Mercredi 21 Mars 2012 | 16:00 - 17:30
Dans le cadre du COURS D’ARCHEOLOGIE INDUSTRIELLE « LIEGE, LA VILLE DE TOUS LES METIERS. Grandes et petites industries du bassin liégeois ». PAF : 1 euro pour les photocopies. Renseignements : CHST - 04/366 94 79 - chst@ulg.ac.be
Le site des presses RASKIN a un passé industriel prestigieux : en 1563 on y trouvait déjà un Maka. Joseph Jaspar rencontre Gramme à l'exposition internationale de Paris de 1878, et se lance dans la fabrication de dynamos, d’ ascenseurs électriques et d’escaliers roulants. Marcellis utilise la machine à vapeur à sa fonderie dès 1821. La S. A. Jaspar est cédée à Westinghouse en 1961 qui, elle même, cède sa filiale belgo-française à Kone en 1975.
Le maître de forges Charles Marcellis est - entre autres - à la base en 1872 des Ateliers de construction de La Meuse qui ont construit 5350 locomotives à vapeur de 1888 à 1949. Quatre locomotives roulent toujours sur le Chemin de fer à Vapeur des Trois Vallées à Mariembourg.

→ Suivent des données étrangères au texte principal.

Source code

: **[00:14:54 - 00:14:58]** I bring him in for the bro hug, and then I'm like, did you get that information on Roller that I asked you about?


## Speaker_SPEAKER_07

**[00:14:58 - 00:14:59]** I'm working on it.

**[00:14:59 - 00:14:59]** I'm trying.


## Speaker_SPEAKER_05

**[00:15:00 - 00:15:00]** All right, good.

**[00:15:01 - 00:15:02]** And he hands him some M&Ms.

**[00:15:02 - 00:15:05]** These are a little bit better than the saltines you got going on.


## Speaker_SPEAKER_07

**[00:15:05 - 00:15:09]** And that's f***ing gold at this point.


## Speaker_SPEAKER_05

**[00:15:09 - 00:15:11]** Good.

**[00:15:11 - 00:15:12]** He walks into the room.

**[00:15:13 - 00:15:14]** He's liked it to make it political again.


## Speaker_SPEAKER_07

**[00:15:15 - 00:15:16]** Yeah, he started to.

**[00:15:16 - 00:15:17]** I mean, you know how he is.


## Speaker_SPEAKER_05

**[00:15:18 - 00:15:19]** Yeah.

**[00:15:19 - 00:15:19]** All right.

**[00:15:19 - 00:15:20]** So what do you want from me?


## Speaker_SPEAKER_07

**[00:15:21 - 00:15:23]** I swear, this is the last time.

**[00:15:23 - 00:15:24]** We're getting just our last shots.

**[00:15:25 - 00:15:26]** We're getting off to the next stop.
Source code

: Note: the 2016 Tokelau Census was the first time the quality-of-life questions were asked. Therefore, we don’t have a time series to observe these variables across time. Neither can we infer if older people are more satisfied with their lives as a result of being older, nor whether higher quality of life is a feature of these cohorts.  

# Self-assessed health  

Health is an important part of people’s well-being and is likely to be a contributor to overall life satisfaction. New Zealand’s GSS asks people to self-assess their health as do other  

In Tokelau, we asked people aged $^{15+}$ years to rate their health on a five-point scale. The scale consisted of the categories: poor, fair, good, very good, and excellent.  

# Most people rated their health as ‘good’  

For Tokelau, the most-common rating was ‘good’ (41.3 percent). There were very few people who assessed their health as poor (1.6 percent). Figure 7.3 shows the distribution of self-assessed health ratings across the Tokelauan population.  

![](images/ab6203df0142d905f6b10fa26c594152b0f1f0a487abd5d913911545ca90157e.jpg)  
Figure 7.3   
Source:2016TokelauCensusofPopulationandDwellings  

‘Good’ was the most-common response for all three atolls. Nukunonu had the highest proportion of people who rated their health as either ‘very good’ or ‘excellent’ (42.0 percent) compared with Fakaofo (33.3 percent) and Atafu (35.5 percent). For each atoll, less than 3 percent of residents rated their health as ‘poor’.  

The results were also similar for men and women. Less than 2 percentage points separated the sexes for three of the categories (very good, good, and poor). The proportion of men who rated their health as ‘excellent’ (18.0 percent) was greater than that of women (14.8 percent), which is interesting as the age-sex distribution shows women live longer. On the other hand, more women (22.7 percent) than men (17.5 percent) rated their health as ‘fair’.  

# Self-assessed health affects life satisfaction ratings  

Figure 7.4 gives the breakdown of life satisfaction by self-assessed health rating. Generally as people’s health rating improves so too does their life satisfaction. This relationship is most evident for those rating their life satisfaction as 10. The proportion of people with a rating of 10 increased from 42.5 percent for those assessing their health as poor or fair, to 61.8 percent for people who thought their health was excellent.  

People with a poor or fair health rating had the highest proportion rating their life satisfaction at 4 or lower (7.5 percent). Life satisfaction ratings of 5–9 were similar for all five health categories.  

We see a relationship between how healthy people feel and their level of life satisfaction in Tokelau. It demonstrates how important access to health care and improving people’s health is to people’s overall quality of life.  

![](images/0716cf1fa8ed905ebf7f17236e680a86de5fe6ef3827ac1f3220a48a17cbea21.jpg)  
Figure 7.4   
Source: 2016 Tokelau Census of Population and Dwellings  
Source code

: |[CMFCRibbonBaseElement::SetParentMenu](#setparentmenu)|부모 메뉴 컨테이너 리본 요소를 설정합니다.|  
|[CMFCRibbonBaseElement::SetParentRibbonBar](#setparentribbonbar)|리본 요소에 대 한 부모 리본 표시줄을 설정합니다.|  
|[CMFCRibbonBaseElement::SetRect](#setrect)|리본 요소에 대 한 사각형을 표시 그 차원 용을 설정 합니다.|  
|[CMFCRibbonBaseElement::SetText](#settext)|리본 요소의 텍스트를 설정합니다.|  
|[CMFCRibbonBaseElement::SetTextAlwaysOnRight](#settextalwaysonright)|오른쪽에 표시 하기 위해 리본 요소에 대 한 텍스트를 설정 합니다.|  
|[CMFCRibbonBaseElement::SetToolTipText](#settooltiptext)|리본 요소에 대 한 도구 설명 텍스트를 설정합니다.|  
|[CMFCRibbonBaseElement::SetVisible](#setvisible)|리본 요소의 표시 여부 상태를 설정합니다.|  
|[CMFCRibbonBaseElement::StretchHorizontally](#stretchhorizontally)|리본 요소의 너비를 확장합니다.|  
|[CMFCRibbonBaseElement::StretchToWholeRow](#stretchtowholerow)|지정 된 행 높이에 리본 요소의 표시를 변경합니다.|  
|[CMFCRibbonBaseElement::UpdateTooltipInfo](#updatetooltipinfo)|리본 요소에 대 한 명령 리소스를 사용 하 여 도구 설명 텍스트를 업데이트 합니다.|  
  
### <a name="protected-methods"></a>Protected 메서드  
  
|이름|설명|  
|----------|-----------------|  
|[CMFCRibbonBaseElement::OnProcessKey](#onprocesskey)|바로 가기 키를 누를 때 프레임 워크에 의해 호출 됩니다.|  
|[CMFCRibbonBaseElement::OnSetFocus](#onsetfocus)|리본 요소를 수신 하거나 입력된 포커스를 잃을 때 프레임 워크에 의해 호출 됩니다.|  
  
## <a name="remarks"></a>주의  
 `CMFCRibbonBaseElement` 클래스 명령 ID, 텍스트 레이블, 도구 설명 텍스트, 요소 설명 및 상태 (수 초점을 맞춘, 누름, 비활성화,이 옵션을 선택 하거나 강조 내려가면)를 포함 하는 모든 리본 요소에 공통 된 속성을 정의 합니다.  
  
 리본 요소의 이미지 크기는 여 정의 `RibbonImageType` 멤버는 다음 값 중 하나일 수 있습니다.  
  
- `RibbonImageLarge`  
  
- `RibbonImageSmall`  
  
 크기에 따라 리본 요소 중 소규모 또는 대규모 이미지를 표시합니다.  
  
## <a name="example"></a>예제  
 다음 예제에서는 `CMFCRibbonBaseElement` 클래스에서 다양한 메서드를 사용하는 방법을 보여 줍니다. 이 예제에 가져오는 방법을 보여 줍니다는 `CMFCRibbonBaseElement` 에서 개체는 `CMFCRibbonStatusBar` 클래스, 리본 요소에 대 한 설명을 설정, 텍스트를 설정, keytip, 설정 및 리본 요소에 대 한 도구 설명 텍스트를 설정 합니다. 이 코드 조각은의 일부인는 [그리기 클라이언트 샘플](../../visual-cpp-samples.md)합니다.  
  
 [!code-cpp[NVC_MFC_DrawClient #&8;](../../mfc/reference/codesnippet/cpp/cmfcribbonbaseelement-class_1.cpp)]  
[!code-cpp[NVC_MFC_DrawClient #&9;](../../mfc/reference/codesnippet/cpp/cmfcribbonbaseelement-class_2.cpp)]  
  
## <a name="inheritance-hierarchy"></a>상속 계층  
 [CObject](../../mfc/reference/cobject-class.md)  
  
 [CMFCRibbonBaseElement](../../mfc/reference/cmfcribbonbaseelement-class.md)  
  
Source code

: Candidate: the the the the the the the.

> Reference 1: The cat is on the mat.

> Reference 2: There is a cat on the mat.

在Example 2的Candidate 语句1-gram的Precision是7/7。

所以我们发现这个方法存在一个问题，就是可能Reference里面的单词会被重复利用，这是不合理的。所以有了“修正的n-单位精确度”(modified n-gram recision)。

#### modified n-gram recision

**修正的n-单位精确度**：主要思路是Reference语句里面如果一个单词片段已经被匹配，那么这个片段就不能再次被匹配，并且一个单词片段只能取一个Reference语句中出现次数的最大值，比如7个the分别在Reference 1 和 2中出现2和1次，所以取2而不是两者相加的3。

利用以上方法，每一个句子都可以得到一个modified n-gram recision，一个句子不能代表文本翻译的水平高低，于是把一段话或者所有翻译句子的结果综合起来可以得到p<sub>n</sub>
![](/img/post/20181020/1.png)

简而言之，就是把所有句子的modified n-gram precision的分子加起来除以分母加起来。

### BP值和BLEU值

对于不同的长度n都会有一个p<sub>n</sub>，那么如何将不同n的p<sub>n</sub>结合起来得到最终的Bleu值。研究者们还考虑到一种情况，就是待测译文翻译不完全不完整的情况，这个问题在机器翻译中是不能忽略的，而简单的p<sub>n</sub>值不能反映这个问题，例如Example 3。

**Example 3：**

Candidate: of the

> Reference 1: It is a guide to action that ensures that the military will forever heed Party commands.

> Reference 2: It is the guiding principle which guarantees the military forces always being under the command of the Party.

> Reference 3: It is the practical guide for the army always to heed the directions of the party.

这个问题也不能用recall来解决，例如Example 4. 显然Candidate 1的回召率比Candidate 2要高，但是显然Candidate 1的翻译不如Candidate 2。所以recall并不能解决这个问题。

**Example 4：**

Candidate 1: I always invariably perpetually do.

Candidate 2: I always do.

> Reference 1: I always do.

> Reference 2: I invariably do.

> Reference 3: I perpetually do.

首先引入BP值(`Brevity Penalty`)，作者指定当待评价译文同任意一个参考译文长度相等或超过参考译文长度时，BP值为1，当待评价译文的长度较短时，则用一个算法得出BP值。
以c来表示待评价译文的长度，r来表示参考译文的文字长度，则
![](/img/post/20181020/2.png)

L'électricien Joseph Jaspar construit des machines outils, des moteurs à gaz, des ascenseurs électriques et des escaliers roulants qui feront sa renommée.
A Sauheid, entre le chemin de fer et la route d'Angleur- Tilff, subsistent toujours les bâtiments des ateliers Hubert RASKIN renommés pour leurs presses et qui furent fermés en 1972. Sauheid a un passé industriel prestigieux : en 1659, une fenderie y transformait les gueuses en verges ou en baguettes utilisées par les cloutiers liégeois. En amont de la fenderie se trouvait le Maka WALTHERY, en service depuis 1563 et un fourneau qui alimentait une fonderie. Ces installations furent transformées en moulin à poudre vers 1616 et l'exploitation resta en activité pendant plus de 50 ans. Toutes ces usines furent englobées dans les Laminoirs de l'Ourthe toujours en activité en 1955.
Joseph Jaspar " connaissait toutes les pisseûres et tos les mestis. Il sciait avec une hache et hachait avec une scie". Il fabrique des hausses de fusil pour l'armée et invente un modèle de lampe à arc qui éclairera l'opéra de Paris. En 1878, il rencontre Gramme à l'exposition internationale de Paris et se lance dans la fabrication de dynamos.